The argument that new statistics ruin baseball is wrought with fallacy, but perhaps nothing is sillier than the "anti-stat" guy's support of RBI, a statistic. Replacing poor statistics with good ones is does not ruin baseball.
Before the Internet, you were unlikely to run into such variety. There was a fairly formulaic way of writing about baseball, which led to a fairly formulaic understanding of the sport among general audiences. Bill James broke down the door, but it was the Internet that brought the masses - like myself - to a better understanding of what these new fangled statistics are, and how they work. But, more than that, the Internet has also proved a sounding board for the poets among baseball writers.
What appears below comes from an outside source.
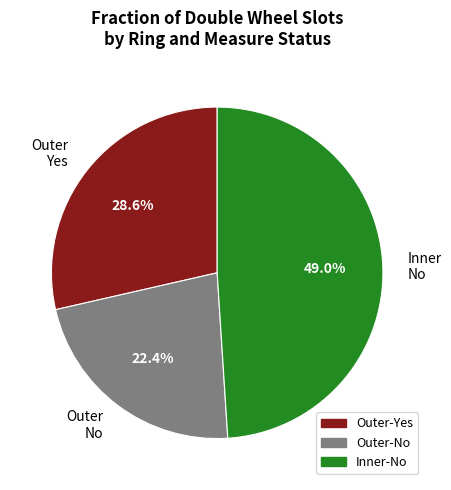

What is the largest slice in the pie chart?

Inner No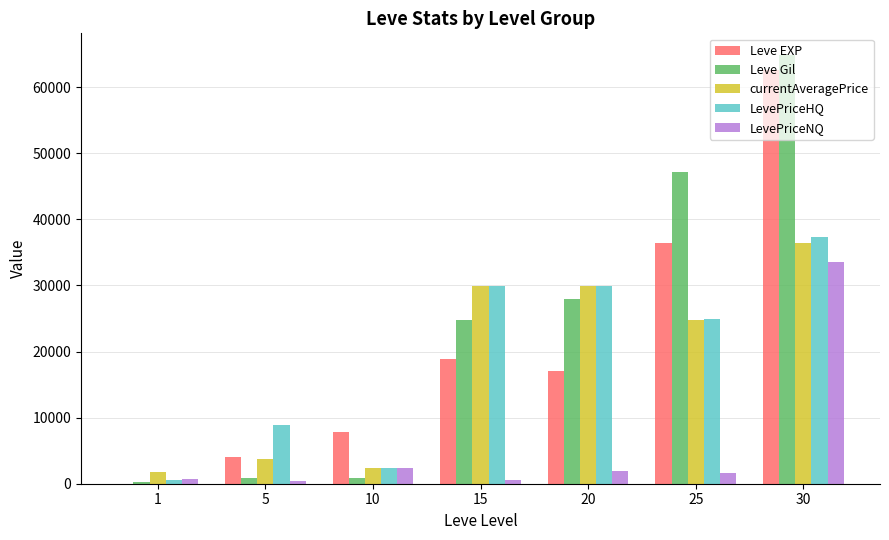

What are all the series names shown in the legend?

Leve EXP, Leve Gil, currentAveragePrice, LevePriceHQ, LevePriceNQ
And, what's more even than that, sometimes that stat-freaks and the poets are the same people.
Joe Posnanski, who I have perhaps mentioned before, is one of those people who straddles the line between stat-freak and poet. He is certainly no mathematician, and certainly no Shakespeare, but there is a frankness about his writing that led one of his readers to once comment, "Joe, I wish you wrote everything I read."
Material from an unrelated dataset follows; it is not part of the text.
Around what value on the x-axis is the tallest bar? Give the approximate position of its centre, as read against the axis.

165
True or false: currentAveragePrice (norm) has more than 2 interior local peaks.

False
What's so fascinating to me about Posnanski, however, is not his writing style or tremendous, award winning skill, but rather the place he occupies in this new culture of sports writing on the Internet, and the place that culture occupies in our broader culture. Joe is prolific, personal, and probing. Though he writes for a number of sources at the moment - most notably Sports Illustrated - I expect a great many of his readers read only his blog, which he writes in his free time, for fun.
That's the odd place that Joe occupies culturally, because while he is far from alone - there are, as I said, hundreds of excellent baseball writers who write in their spare time, for fun - Joe is a professional sports writer who also keeps a blog for fun. One might cynically argue that this is simply an excellent publicity move, that it helps him sell books and SI sell magazines, but something tells me the time he puts into his mammoth posts doesn't quite pay off on the monetary end.
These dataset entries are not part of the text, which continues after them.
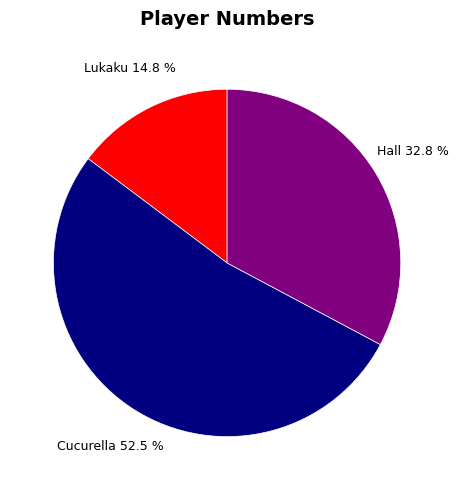

Which has a higher value, Cucurella or Lukaku?

Cucurella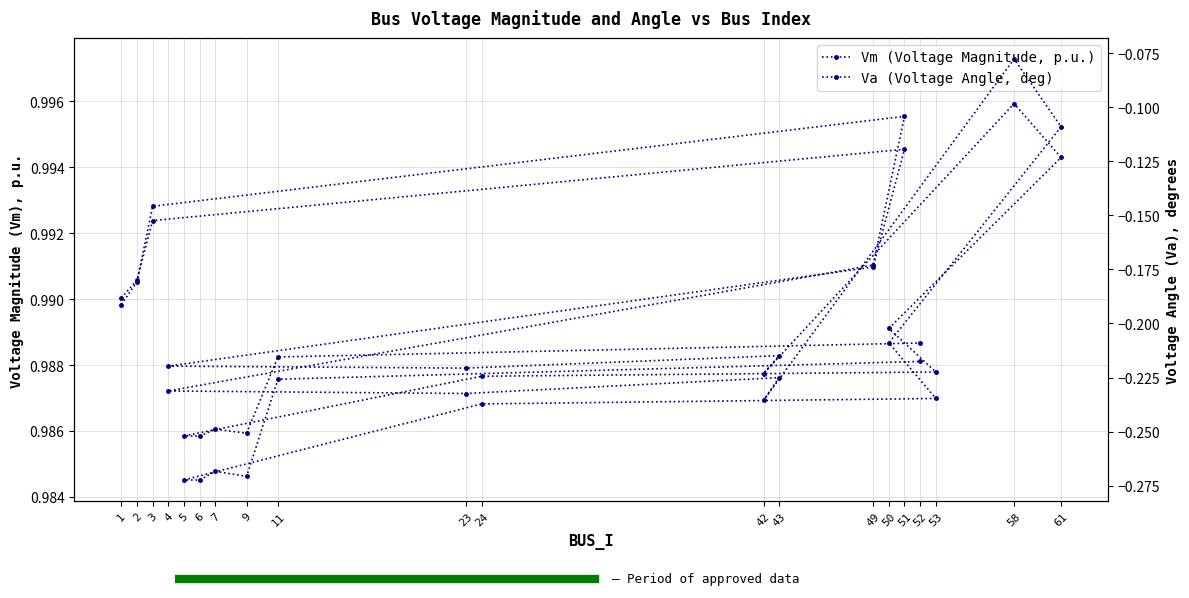

True or false: Va and Vm cross at least once.

False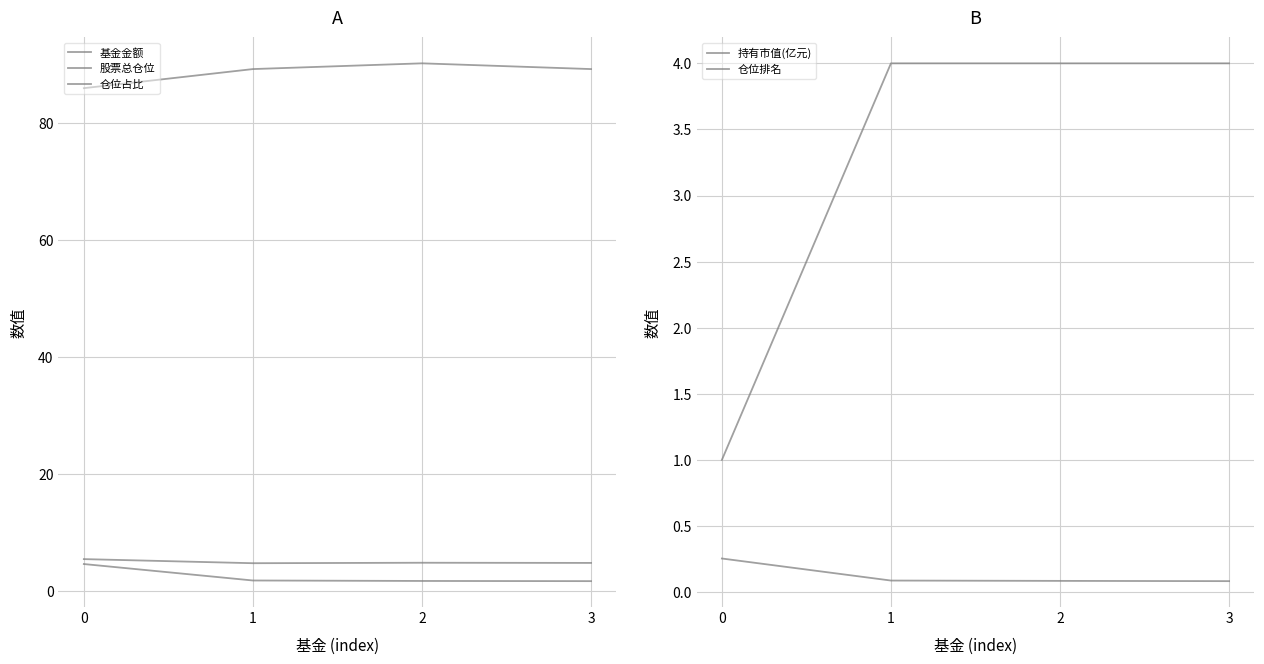

What is the maximum value shown in the chart?

90.1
But it does pay off in a different sense, and that's where culture write large comes in. Joe's blog so often tries to understand the human side of these strange cultural icons we make out of athletes. He's not deconstructing or criticizing what might come across as a strange, backwards culture, nor does he elevate it in the style of hyperbolic apotheosis so many sports writers are prone to adopt. No, Joe's writing places sports squarely where they are - whether they belong there or not - thereby reminding us why and how much we love the moment of tension between the release of a pitch and a swing, whilst keeping us ever-conscious of our own silly fandom.
Posnanski aside, the existence of that kind of writing - writing that deepens sports, making it culturally significant without making it so ESPN-sensationalist that it overcomes all else... Maybe that kind of writing has always existed. But the Internet means that you and I can read blogs by guys in Kansas and Boston and Tampa, blogs that might be better than the best our own newspapers have to offer. And what's more, it gives us access not just to those credentialed, "expert" writers, but also to the amateurs who, it turns out, might be mathematicians or economists or poets looking at baseball, which is infinitely more interesting than a baseball person studying his navel.
I guess the point is that sports writing is still writing, and that good writing is easier to find now than ever before, if only you're willing to look.